Collected data
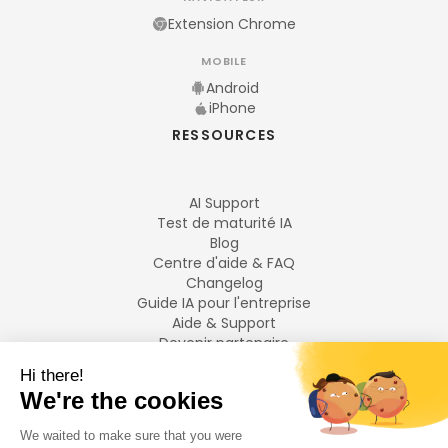
Extension Chrome
MOBILE
Android
iPhone
RESSOURCES
AI Support
Test de maturité IA
Blog
Centre d'aide & FAQ
Changelog
Guide IA pour l'entreprise
Aide & Support
Devenir partenaire
Mentions légales
LANGUES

**Exercise prompt:** Please update the text in the data above by replacing "Support" with "Assistance" and keeping everything else the same. Leave out the pictures.

**Written solution:**
Extension Chrome
MOBILE
Android
iPhone
RESSOURCES
AI Assistance
Test de maturité IA
Blog
Centre d'aide & FAQ
Changelog
Guide IA pour l'entreprise
Aide & Assistance
Devenir partenaire
Mentions légales
LANGUES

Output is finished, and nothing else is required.